→ **Your goal**:
Take the records below and set down exactly the lines from the one with "line: (149, 125)" to the one with "line: (404, 259)", ends included; do not copy the pictures.

→ **Data listing**:
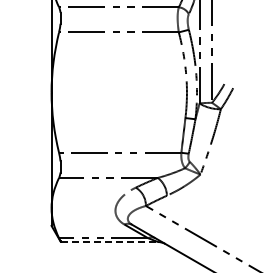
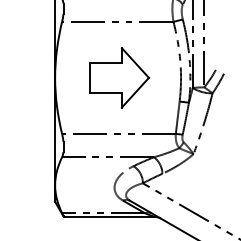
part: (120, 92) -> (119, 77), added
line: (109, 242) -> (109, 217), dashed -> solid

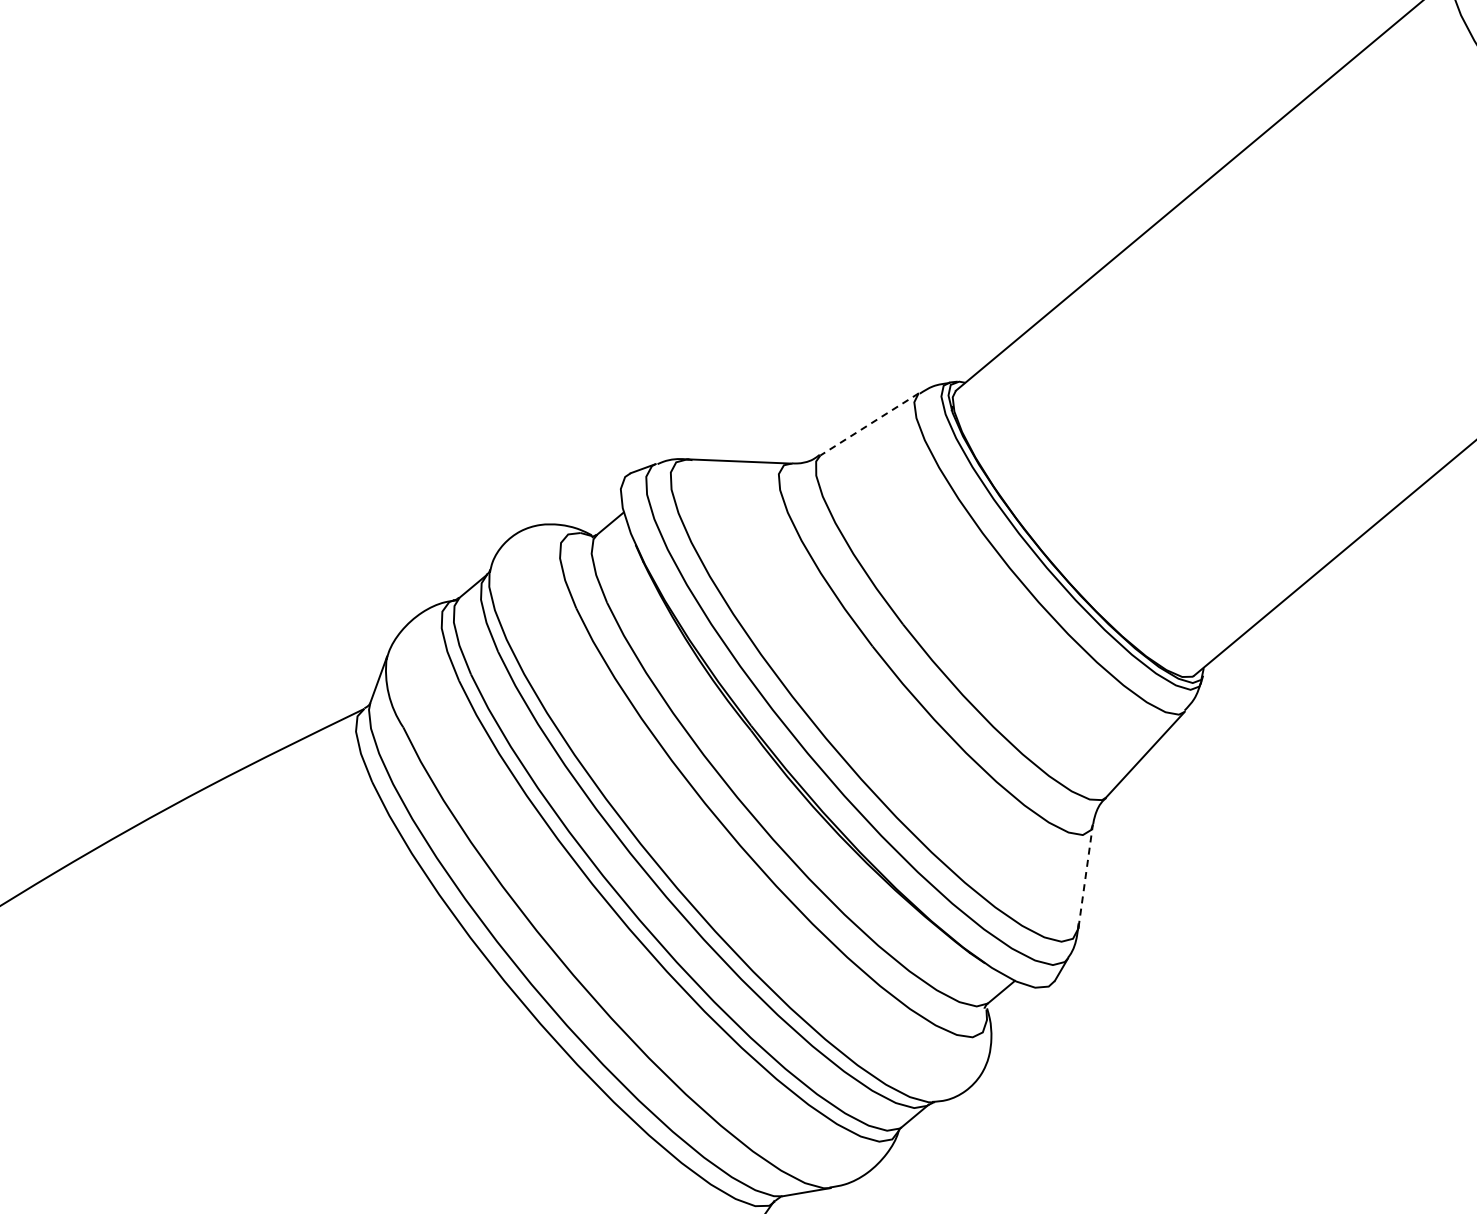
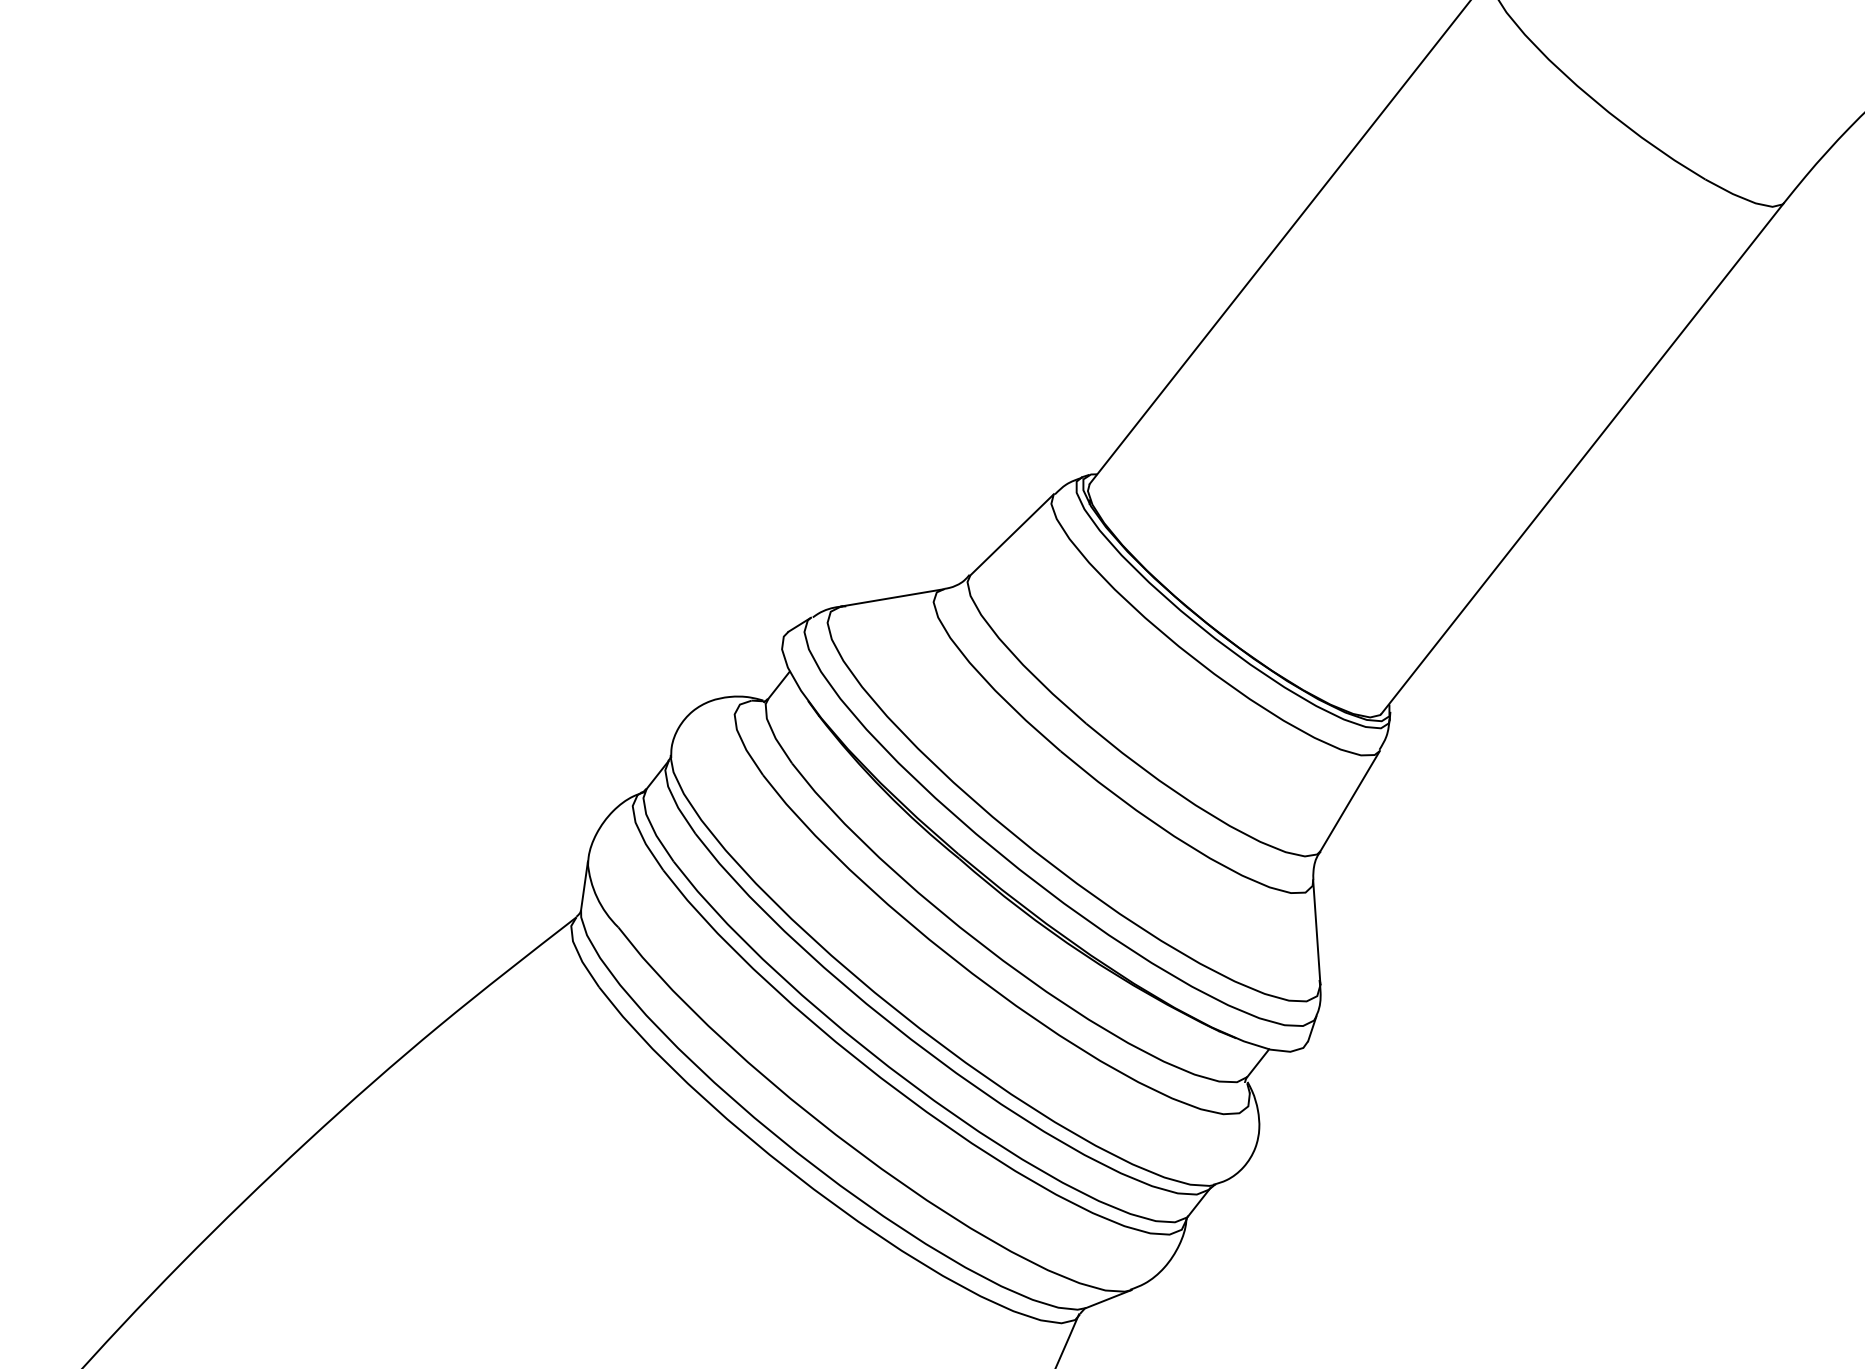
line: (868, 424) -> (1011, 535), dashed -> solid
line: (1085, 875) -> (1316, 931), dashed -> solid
* * *
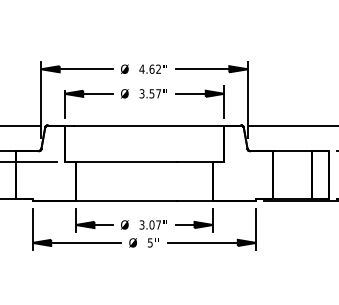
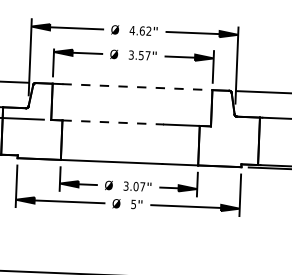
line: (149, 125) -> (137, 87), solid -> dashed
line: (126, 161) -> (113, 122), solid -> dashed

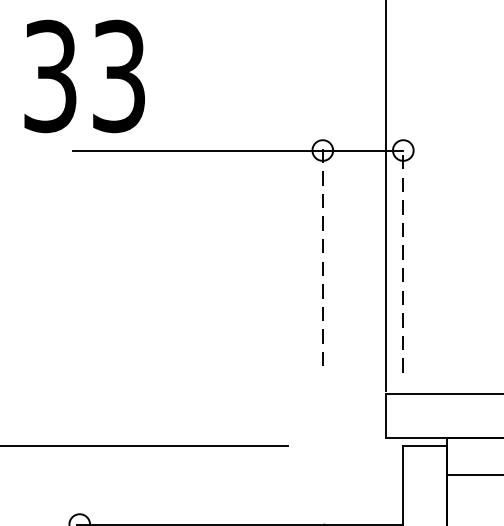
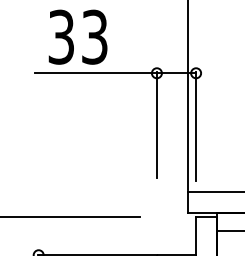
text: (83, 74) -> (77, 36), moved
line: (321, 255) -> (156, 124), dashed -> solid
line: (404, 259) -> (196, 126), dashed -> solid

→ **Result**:
line: (149, 125) -> (137, 87), solid -> dashed
line: (126, 161) -> (113, 122), solid -> dashed

text: (83, 74) -> (77, 36), moved
line: (321, 255) -> (156, 124), dashed -> solid
line: (404, 259) -> (196, 126), dashed -> solid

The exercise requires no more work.